### SOURCE DATA

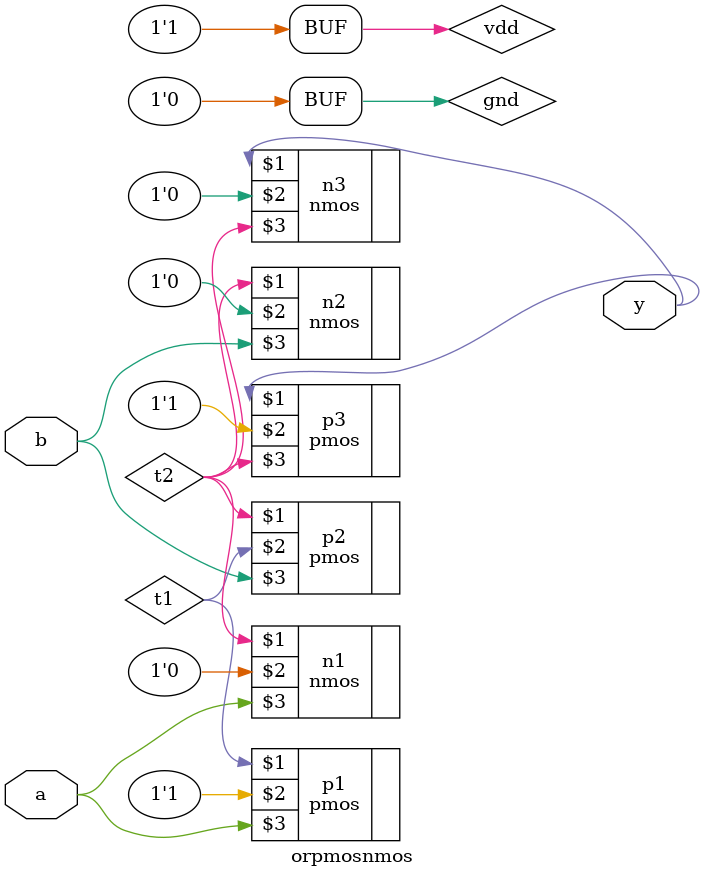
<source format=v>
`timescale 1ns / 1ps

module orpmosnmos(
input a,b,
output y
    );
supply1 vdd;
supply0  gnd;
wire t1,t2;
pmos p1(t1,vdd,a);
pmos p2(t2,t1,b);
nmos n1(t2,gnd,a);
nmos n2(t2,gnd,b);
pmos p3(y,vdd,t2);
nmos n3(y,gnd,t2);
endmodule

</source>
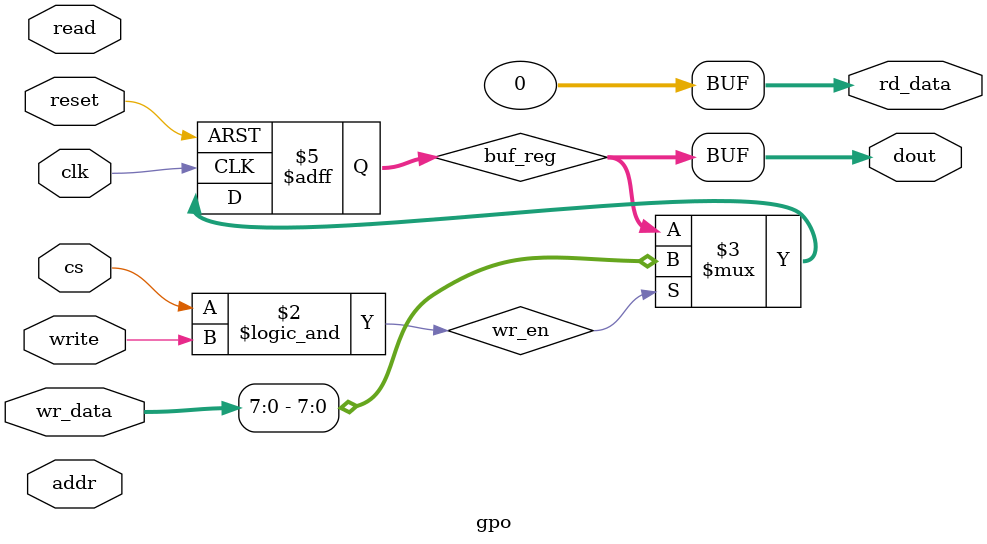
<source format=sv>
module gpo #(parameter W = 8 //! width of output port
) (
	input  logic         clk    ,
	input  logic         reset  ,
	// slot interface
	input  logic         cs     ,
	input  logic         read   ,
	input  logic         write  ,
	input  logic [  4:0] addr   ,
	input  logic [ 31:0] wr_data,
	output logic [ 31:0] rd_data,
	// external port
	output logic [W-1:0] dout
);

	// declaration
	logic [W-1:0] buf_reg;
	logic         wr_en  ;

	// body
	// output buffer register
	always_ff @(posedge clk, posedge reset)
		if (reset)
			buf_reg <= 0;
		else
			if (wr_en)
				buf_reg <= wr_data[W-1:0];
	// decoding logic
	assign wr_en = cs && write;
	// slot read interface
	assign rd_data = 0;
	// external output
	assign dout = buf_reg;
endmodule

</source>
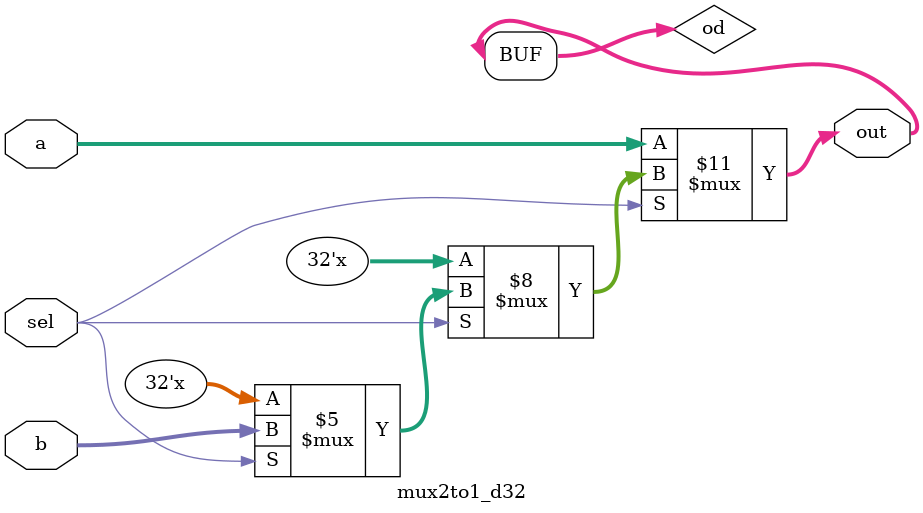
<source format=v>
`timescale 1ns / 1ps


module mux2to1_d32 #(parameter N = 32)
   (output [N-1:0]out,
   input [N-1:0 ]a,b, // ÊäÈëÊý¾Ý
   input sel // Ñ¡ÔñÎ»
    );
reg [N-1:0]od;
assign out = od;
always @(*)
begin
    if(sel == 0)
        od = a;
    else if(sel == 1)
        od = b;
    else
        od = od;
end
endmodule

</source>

######

"pmos p1(t1,vdd,a);" marks the first line to copy, and "logic [W-1:0] buf_reg;" marks the last. Repeat that stretch above exactly, with no pictures.

• _EXERCISE ANSWER_:
pmos p1(t1,vdd,a);
pmos p2(t2,t1,b);
nmos n1(t2,gnd,a);
nmos n2(t2,gnd,b);
pmos p3(y,vdd,t2);
nmos n3(y,gnd,t2);
endmodule

</source>
<source format=sv>
module gpo #(parameter W = 8 //! width of output port
) (
	input  logic         clk    ,
	input  logic         reset  ,
	// slot interface
	input  logic         cs     ,
	input  logic         read   ,
	input  logic         write  ,
	input  logic [  4:0] addr   ,
	input  logic [ 31:0] wr_data,
	output logic [ 31:0] rd_data,
	// external port
	output logic [W-1:0] dout
);

	// declaration
	logic [W-1:0] buf_reg;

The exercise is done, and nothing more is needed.